Just as they were calculated to do, the terrorists' unforgivable deeds drew unprecedented media attention to Mumbai. No attack in recent memory has so transfixed the entire nation or so catapulted India into the glare of the international spotlight. Unlike the boom and vanish of bomb blasts, the unfolding drama of the run-and-gun rampage left Indians glued to their TVs, surfing the country's multitude of 24-hour news networks.

As frantic reporters reminded us minute by minute of what they did not know, millions watched with helpless fascination. The terrorists achieved that very modern success of a 21st-century media spectacle. In the eyes of the world – and in those of many Indians – India had finally materialised on the map of the global "war on terrorism", closing ranks with London, Madrid and New York. The attack on Mumbai was supposedly "India's 9/11 moment".

But in my opinion this is definitively not a "9/11" for India, and it cannot be slotted comfortably into the larger puzzle of the "war on terrorism". From a Western perspective, the events in Mumbai acquired real international significance only after it became clear that the militants targeted British and American citizens in the Taj and Oberoi hotels, as well as Jewish families in the Nariman House high-rise. There were echoes, to be sure, of Bali in 2002 and the US embassy bombings Nairobi and Dar-es-Salaam in 1998. But I found it almost surreal to comb the front pages of many British newspapers on Thursday morning. It was as if India was merely another faceless arena for the clash between the West and radical Islam.

Mumbai does not belong in the same continuum of Islamist attacks on Western targets abroad such as that in Bali. Make no mistake, this was a blow aimed at India as much, if not more, than at the West. The terrorists singled out iconic landmarks in downtown Mumbai, including the Taj Hotel, which sits next to the majestic Gateway of India, a symbol of India's historical openness to the world. South Mumbai is the hub of business and cultural activity in India's cosmopolitan financial capital. To bring death and destruction here is to strike at the country's image of itself as an aspiring world power.

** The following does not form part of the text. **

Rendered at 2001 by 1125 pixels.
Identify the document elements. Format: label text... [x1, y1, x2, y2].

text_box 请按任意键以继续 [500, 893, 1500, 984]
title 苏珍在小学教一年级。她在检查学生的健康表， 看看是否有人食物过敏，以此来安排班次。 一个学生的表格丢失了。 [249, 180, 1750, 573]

At the same time, the carnage in Mumbai doesn't share the implications of the attacks in Madrid, London and New York. India hardly needs to be woken up to the threat posed by Islamist militancy.

Ever since the 1993 blasts at the Mumbai Stock Exchange, India has weathered a rising tide of attacks. Two years ago, serial bomb blasts on Mumbai's commuter rail system killed about 200 people (a similar body count to last week's atrocities). More recently, Islamist-linked attacks have targeted public spaces in the west, south and far east of the country. Were any one of these outrages to occur in the West, it would be seen as cataclysmic. In India, this sort of terrorism has acquired the resigned air of routine.

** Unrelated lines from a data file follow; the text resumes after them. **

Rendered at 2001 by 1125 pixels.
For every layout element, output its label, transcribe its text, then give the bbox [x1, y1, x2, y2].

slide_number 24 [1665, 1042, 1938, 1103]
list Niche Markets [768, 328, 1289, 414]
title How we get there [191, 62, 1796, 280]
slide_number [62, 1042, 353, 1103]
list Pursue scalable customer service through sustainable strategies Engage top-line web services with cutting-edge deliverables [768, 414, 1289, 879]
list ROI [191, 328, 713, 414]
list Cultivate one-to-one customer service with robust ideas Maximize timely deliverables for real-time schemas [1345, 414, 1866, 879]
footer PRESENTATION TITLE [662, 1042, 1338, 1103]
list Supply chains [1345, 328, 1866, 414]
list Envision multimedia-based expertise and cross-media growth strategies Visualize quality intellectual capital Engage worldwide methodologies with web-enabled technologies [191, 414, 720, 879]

This is what makes much of the Indian reception of the attacks in Mumbai so noteworthy and, in its own way, depressing. As the drama unfolded, Indian TV commentators veered towards the sensational, frequently invoking "9/11". Whereas attacks in the past mostly hit the marketplaces and trains of the lower middle class and poor – the "overcrowded parts" of the country, as one news anchor indelicately put it – never before have the more genteel climes of Indian society been so brutally assaulted. Prominent Mumbaikars cluttered the 24-hour news channels, recalling their visits to the famous Taj and expressing concern for loved ones and friends currently trapped in the hotel. For an elite that almost always emerges unscathed from violence in the country, the attack cut close to the bone.

But it reflects poorly on the world's largest democracy that the Indian press suddenly placed the country at a "9/11"-style crossroads.

India has suffered devastating attacks of this kind before. The murder of Indian citizens – no matter what their breeding – should have jolted government and civil society from their slumber long ago.